[Document layout detection data]
--

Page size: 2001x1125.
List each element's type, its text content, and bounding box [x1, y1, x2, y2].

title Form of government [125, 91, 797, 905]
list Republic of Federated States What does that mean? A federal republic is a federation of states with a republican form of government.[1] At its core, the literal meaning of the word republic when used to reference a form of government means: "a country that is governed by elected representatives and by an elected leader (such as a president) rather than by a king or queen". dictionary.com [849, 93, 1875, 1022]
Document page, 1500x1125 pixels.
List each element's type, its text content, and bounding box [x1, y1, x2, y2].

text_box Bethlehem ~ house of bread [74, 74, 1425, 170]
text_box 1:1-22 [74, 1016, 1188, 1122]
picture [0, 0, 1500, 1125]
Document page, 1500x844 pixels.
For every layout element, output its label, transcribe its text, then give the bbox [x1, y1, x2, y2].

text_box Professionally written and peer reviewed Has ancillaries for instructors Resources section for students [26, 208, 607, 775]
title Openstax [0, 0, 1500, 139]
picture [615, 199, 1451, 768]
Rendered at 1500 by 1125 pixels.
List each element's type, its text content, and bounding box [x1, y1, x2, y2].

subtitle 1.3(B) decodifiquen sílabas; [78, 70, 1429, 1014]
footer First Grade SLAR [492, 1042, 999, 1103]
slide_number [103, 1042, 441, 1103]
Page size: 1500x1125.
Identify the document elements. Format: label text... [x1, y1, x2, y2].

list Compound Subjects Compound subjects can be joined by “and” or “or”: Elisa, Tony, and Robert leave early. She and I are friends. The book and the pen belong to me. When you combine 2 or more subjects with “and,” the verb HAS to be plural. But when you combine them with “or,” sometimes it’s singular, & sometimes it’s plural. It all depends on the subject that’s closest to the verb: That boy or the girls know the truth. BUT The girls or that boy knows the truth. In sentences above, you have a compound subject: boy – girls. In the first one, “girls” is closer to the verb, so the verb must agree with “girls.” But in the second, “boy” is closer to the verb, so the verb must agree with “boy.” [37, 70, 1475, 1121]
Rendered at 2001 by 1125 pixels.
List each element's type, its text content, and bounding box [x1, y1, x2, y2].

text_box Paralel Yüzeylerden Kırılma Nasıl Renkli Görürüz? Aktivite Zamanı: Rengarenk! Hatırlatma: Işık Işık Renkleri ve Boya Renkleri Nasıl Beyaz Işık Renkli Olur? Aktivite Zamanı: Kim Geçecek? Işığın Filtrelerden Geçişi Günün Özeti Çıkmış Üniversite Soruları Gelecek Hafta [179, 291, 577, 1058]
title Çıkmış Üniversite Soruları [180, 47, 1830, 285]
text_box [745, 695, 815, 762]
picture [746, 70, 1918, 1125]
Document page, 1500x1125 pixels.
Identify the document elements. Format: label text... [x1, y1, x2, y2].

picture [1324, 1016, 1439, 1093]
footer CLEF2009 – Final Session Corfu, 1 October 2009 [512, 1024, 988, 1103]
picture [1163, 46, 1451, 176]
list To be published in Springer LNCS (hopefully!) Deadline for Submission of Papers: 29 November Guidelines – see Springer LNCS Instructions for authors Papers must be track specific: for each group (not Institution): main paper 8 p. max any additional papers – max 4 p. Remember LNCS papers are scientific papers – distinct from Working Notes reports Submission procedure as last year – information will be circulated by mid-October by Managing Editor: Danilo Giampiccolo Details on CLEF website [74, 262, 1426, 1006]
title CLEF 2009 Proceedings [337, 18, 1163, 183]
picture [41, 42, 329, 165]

--

§ The task:
Pull every line containing "Rendered" out of the data above.

§ Result for this exercise:
Rendered at 1500 by 1125 pixels.
Rendered at 2001 by 1125 pixels.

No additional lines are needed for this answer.